Увы, «избранная рада» была настроена совершенно иначе. И очень быстро осмелела. В болезни Иван Васильевич дал обет, если останется жив, совершить паломничество по святым местам. Но опять начались странности. Сильвестр и его товарищи с какой-то стати взялись настойчиво и упорно отговаривать царя. Он не согласился и в мае 1535 г. со всей семьей отправился в путь. Начал с Троице-Сергиева монастыря, посетил там престарелого св. Максима Грека. Но когда уже поехали дальше, Адашев и Курбский предприняли еще одну попытку остановить царя! Солгали, будто преподобный Максим передал через них страшное пророчество. Если Иван Васильевич не повернет назад, погибнет царевич Дмитрий. Государь прерывать поездку не стал. Добрались до Дмитрова, побывали в Николаево-Пешношском монастыре. Оттуда по рекам отплыли в Кирилло-Белозерскую обитель. И предсказание вдруг исполнилось… На одной из стоянок, поднимаясь по сходням в струг, кормилица каким-то образом уронила младенца в реку, он утонул.
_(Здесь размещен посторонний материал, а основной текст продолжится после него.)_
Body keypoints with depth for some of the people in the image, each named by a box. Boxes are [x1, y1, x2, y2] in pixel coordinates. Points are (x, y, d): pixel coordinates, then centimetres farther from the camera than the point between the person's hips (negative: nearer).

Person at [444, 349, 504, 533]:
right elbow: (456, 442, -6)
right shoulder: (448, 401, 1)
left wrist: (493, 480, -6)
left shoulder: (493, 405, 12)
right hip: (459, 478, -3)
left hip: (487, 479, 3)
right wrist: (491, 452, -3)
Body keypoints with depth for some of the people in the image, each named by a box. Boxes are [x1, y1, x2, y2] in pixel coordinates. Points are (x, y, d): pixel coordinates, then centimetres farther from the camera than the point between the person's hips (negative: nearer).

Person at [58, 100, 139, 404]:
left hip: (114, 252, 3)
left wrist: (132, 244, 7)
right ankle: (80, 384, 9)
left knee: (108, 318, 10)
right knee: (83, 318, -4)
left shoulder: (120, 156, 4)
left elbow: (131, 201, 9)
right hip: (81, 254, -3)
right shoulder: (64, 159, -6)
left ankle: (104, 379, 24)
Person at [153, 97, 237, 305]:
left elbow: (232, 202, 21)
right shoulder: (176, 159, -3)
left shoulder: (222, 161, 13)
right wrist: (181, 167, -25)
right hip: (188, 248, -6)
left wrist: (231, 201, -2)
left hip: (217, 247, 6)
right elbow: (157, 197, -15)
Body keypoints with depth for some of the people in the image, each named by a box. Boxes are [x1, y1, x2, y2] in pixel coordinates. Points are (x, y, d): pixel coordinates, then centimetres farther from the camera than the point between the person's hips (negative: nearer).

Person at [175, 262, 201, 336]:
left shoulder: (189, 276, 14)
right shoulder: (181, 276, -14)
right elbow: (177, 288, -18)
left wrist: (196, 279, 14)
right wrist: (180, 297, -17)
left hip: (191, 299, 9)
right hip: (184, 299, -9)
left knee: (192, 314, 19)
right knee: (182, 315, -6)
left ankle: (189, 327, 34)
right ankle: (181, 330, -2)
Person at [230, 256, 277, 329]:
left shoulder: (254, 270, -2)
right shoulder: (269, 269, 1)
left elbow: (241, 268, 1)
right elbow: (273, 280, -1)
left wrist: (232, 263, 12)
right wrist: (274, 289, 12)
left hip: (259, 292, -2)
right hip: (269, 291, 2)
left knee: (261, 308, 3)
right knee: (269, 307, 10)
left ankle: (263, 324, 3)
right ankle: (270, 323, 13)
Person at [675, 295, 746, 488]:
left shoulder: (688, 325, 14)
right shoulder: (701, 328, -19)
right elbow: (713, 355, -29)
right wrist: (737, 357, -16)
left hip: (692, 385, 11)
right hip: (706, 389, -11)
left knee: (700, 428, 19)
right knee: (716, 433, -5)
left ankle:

Совпадение? Ох, не верится в такие совпадения! Что же это за кормилица, которая так небрежно держала царского сына? Если бы как следует прижимала к груди, упала бы вместе с ним, но не выронила. И почему те, кто был рядом, сразу не кинулись в реку за младенцем? Кстати, и в само «пророчество» позволительно не верить. Зачем стал бы св. Максим передавать столь деликатное предупреждение через Курбского и Адашева, если перед этим беседовал с царем и мог ему все сказать лично? Зато «пророчество» очень уж четко совпало с желаниями Сильвестра. Вот и возникает еще одна загадка. С какой стати священник, наставлявший царя в благочестии, препятствовал паломничеству?